Born 26 years ago in Newport Beach, California, Chris was raised on ocean swims and thousands of viewings of National Geographic's "Really Wild Animals: Deep Sea Dive" VHS tape, which he of course still holds on to today. Majoring at UCLA in Ecology, Behavior, and Evolution, Chris became a concerned conservationist and backpacking guide, combining his love of adventure sports, photography, and the biological sciences in any way possible. Research was his mission; while enrolled, Chris participated in studies involving Belizean crocodilian parasitology, the effects of anthropogenic noise on Nicaraguan spider monkeys, heavy metal poisoning in Arizona rattlesnakes, as well as earning the Santa Monica Audubon Society Research Award for his work on anticoagulant poisoning in local bobcat populations. He learned a deep appreciation for the importance of protecting our environment, but he missed the ocean and his young dreams of exploring with National Geographic started to feel impossible.

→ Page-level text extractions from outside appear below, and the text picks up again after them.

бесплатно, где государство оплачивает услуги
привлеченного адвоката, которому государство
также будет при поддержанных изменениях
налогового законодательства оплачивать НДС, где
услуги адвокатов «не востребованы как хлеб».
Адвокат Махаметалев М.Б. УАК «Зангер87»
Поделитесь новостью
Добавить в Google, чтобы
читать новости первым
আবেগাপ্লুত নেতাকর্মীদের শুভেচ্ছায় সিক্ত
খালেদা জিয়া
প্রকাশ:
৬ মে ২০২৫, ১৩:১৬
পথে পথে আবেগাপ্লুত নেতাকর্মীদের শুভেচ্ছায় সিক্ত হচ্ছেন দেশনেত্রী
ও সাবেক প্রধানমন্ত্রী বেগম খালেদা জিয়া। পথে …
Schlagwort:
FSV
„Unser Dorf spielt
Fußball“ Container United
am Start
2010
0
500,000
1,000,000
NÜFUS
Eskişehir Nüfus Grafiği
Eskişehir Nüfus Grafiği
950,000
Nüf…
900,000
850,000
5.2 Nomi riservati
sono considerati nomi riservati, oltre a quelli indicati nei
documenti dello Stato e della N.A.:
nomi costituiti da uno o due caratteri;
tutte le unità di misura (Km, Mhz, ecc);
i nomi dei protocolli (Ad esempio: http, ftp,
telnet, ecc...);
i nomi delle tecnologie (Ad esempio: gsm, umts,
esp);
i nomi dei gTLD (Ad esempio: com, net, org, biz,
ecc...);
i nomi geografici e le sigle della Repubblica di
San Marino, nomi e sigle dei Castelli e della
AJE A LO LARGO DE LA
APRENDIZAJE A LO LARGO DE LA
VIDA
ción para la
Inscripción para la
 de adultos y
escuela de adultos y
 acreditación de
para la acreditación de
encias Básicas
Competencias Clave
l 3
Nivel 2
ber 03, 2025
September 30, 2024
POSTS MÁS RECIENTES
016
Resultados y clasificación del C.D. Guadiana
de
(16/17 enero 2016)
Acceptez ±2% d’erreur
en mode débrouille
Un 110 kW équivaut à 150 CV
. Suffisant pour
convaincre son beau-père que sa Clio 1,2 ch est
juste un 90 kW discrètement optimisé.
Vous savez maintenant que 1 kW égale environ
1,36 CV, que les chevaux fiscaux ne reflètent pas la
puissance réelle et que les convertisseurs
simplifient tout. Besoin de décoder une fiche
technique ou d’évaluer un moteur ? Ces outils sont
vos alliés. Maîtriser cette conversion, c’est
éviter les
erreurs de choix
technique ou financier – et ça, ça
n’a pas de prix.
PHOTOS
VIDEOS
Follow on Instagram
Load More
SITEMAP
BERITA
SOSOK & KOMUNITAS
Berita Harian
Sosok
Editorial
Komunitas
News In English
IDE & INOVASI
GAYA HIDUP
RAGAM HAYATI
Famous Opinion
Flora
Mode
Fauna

It wasn't until a spontaneous Open Water class his senior year that everything changed. Realizing how much he was missing by living on the surface, Chris became instantly dedicated to making the world of diving his own. In the next two years, he would become a PADI Rescue Diver, AAUS Scientific Diver, and join the UCLA Gonda Center for Wound Healing and Hyperbaric Medicine as an E.M.T. and Certified Hyperbaric Technologist. Working both internationally and with patients in hundreds of chamber dives, he became enamored with hyperbaric medicine and took every opportunity to teach it. He has given educational talks to local dive shops, high school programs, visiting international physicians, and even the 95th Aerospace Medical Squadron from Edwards Air Force Base.
As a newly minted Diver Medic, Chris has begun working with ecological survey groups across the California coast. Balancing his love of conservation and hyperbaric medicine, he first wants to develop his skills as a diver so as to better contribute to the teams and projects he works on. Encouraging marine preserves through responsible ecotourism, driving research and public policy towards pragmatic solutions, and bringing a love of the ocean to a new generation of divers are all things Chris hopes to achieve. Most importantly, he wants to give back: "The underwater world has given me a sense of purpose and the community has given me a home. All I really want is to keep the environment safe, and the people who protect and enjoy it even safer."